When Milord injured his back, he whined he could not continue to live on a golf course if he was unable play golf! “A little poison perhaps?” Milady mused.
Nor is Milord a good nurse. Before Milord and Milady married, Milady unfortunately developed heat stroke. She was living at her parent’s home but her parents were on vacation in Alaska. Milord offered to take care of Milady by staying at her parent’s home to keep her company. After a week, during which time Milord entertained customers in restaurants, played volleyball on Tuesday, finally called Milady on Friday to inquire as to her health and to see if Milady would like him to pick her up something to eat, as she had not been fed nor eaten in all that time. She replied she would like a hamburger. Milord brought a child’s hamburger for Milady and a Bacon Double Cheeseburger for himself. He handed the child’s burger to Milady who took one look at it, threw it at him and DEMANDED his burger!!!!!!!!!!!!!!!!!!!!!!!!!!!!!!!! Milord was shocked at Milady’s behavior, but did give her the other burger saying with utter surprise, “Well!

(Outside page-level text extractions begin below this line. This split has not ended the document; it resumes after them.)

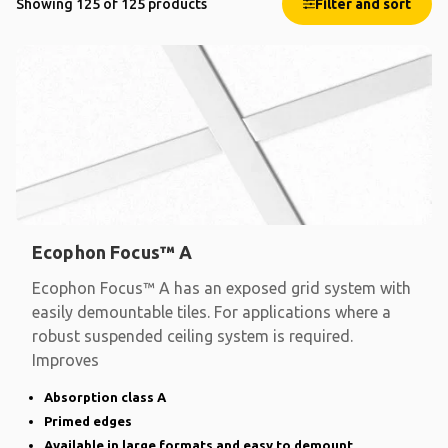
Showing 125 of 125 products
Filter and sort
Ecophon Focus™ A
Ecophon Focus™ A has an exposed grid system with
easily demountable tiles. For applications where a
robust suspended ceiling system is required.
Improves
Absorption class A
Primed edges
Available in large formats and easy to demount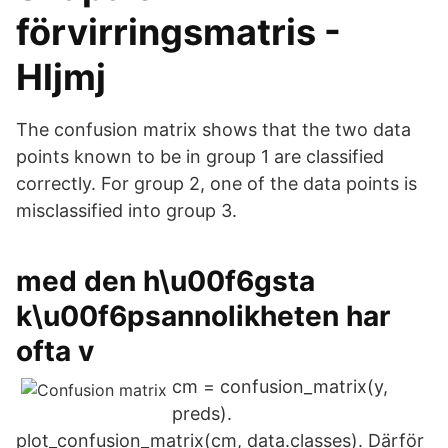
förvirringsmatris -
Hljmj
The confusion matrix shows that the two data
points known to be in group 1 are classified
correctly. For group 2, one of the data points is
misclassified into group 3.
med den h\u00f6gsta
k\u00f6psannolikheten har
ofta v
cm = confusion_matrix(y,
preds).
plot_confusion_matrix(cm, data.classes). Därför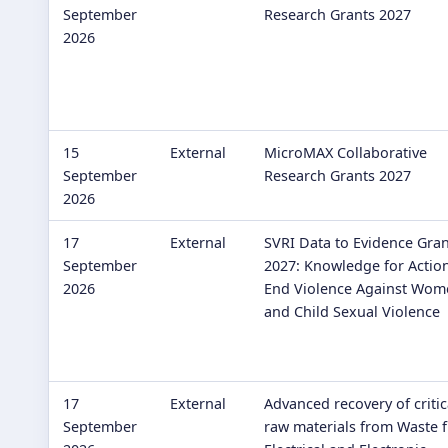
September
Research Grants 2027
2026
15
External
MicroMAX Collaborative
September
Research Grants 2027
2026
17
External
SVRI Data to Evidence Gran
September
2027: Knowledge for Action
2026
End Violence Against Wom
and Child Sexual Violence
17
External
Advanced recovery of critic
September
raw materials from Waste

If only you had told me you were hungry!”
Recently Milady mentioned to Milord that she always has been puzzled about gravity and the trajectory of the earth and how it revolves around the sun. Milord looked at her in all seriousness and said, “Well, it is round and it moves” at which point Milady roared with laughter.
Milord’s Contribution to Milady’s Life
Milord is responsible for introducing Milady to the art of living, loving, fully engaging in the moment, and encouraging her to reach full potential while supporting her in all matters possible. Milady wishes Milord every good thing in his future and that Milord remain the wind beneath her wings.